Zur Kommunalwahl am 7. Juni sind die Bewohner des Landkreises aufgerufen, darüber abzustimmen, ob das Fahrzeugkennzeichen künftig FG oder MSN heißen soll.
Auf dem Wahlschein steht die Frage: Sind Sie für ,MSN' als Kfz-Kennzeichen für den neu gebildeten Landkreis Mittelsachsen? "Um für FG zu stimmen, muss auf die Frage im Bürgerentscheid mit Nein geantwortet werden", erläuterte Karabinski. Er und Sebastian Hamann hoffen, dass möglichst viele ihr Stimmrecht nutzen. Hamann: "Wer am 7. Juni nicht zur Wahl gehen kann, sollte zur Briefwahl kommen.

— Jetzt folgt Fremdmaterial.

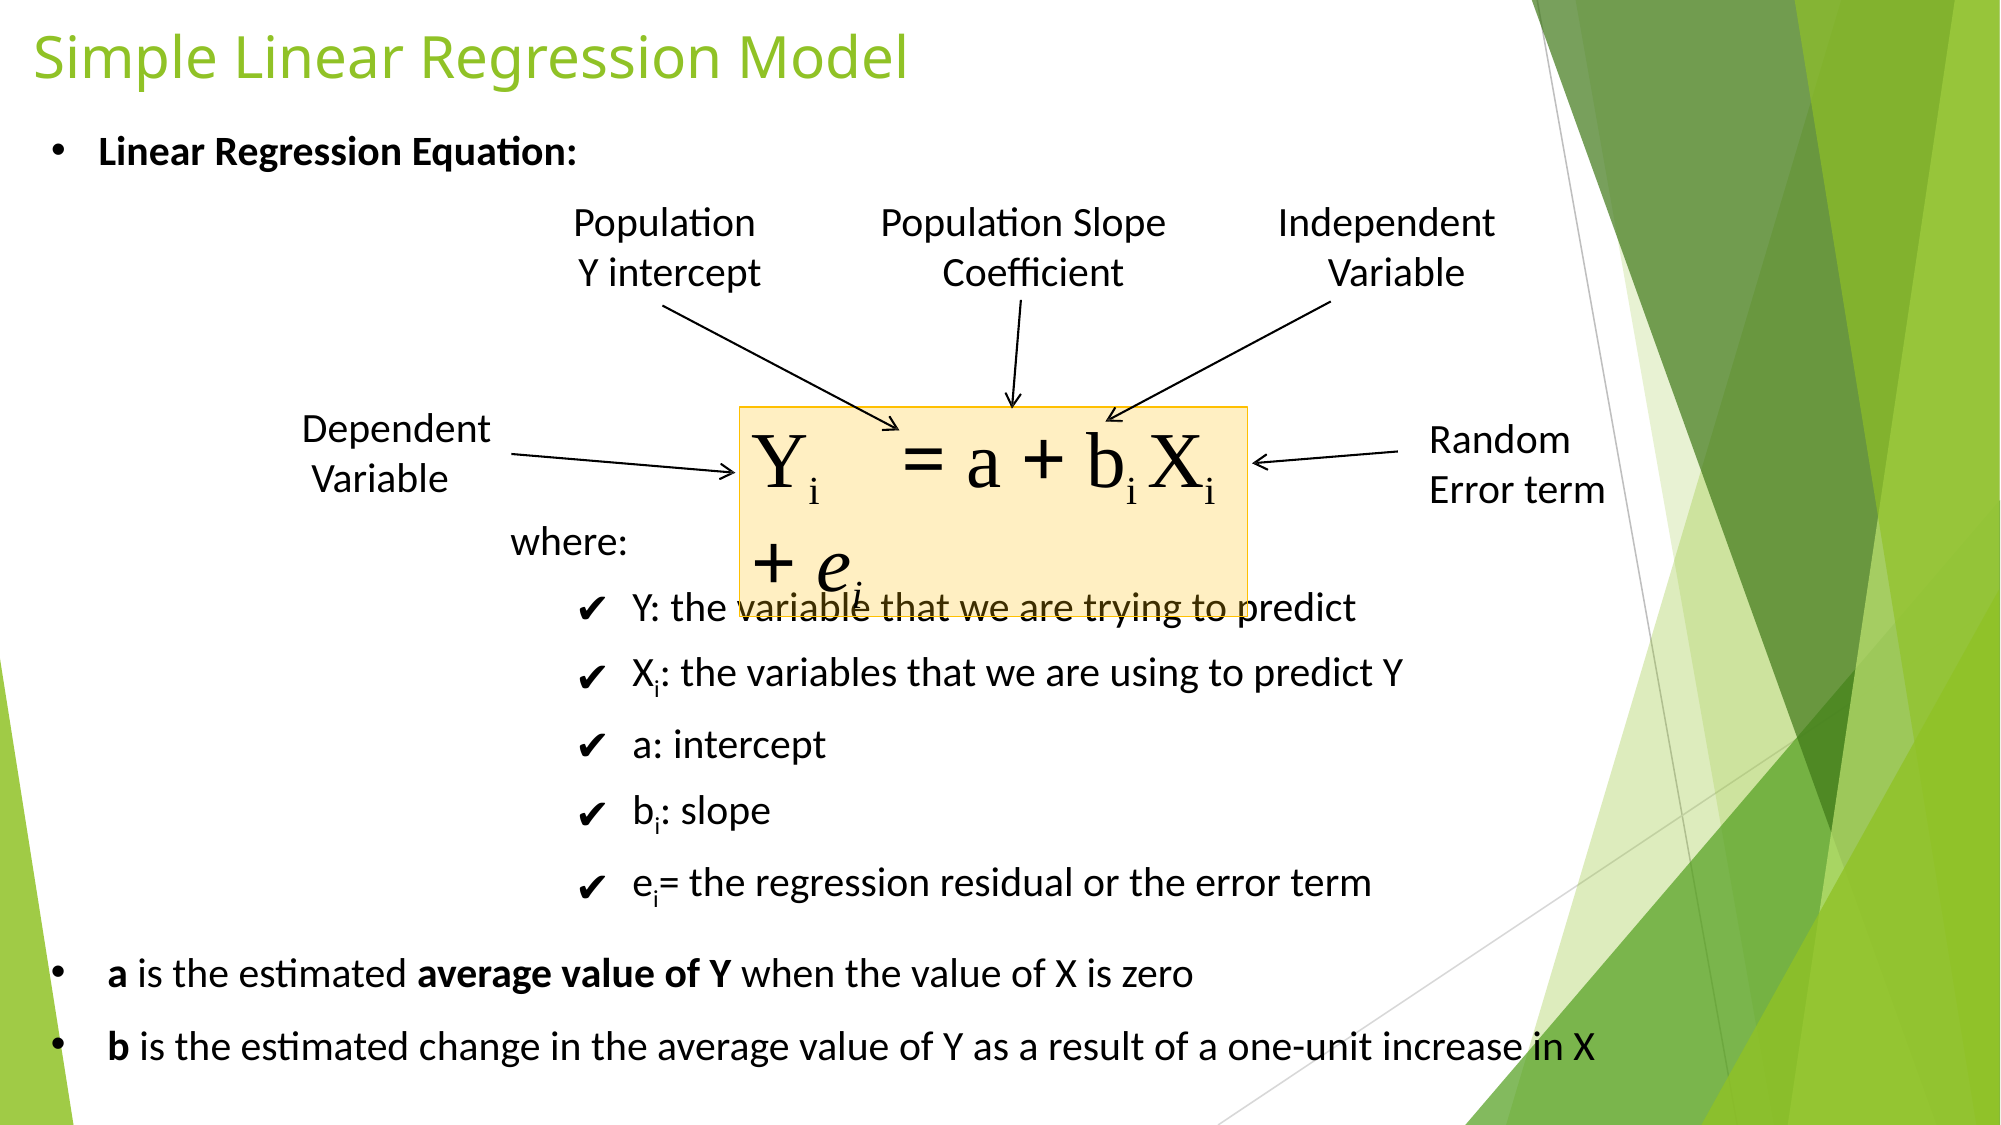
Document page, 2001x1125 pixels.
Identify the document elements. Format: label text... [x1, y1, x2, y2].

text_box Yi = a + bi Xi + ei [739, 407, 1248, 617]
text_box Linear Regression Equation: Population Y intercept [48, 100, 763, 296]
text_box [1105, 300, 1332, 423]
title Simple Linear Regression Model [31, 18, 1106, 209]
text_box Independent Variable [1276, 193, 1498, 296]
text_box [1004, 299, 1022, 409]
text_box [661, 304, 900, 432]
text_box Random Error term [1427, 410, 1608, 513]
text_box [511, 452, 736, 480]
text_box where: Y: the variable that we are trying to predict Xi: the variables that we are using to predict Y a: intercept bi: slope ei= the regression residual or the error term a is the estimated average value of Y when the value of X is zero b is the estimated change in the average value of Y as a result of a one-unit increase in X [42, 496, 1606, 1069]
text_box Dependent Variable [299, 399, 493, 502]
text_box Population Slope Coefficient [878, 193, 1169, 296]
text_box [1252, 450, 1399, 471]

Eine einzige Stimme kann den Bürgerentscheid ausmachen."
Christine Zimmermann gehörte zu den ersten Briefwählerinnen am Mittwoch in Freiberg. "Ich bin für FG als Kennzeichen - das ist besser als MSN. Dazu habe ich gar keinen Bezug", begründete sie ihre Wahl.
Auch der ehemalige Freiberger Landrat Eberhard Löffler und seine Frau holten sich die Wahlunterlagen im Rathaus ab. Löffler erinnerte sich an die ersten Stunden des Fahrzeugkennzeichens FG zu Beginn der 1990er Jahre. "Wir wollten FG und haben niemanden gefragt, was wir machen sollen. In der damaligen Zeit war das unkompliziert, der Kreistag hat darüber auch nicht diskutiert. Der Beigeordnete hat gesagt, wir machen das so, und so wurde FG beschlossen. Niemand hat sich daran gestoßen."
Auch die Akteure der Initiative "Pro MSN" hoffen auf eine hohe Wahlbeteiligung, um den Bürgerentscheid für das Kennzeichen MSN erfolgreich abzuschließen, wie sie auf ihrer Internetseite mitteilen. Die Initiative sieht darin ein Zeichen für eine gemeinsame Identität im Landkreis Mittelsachsen.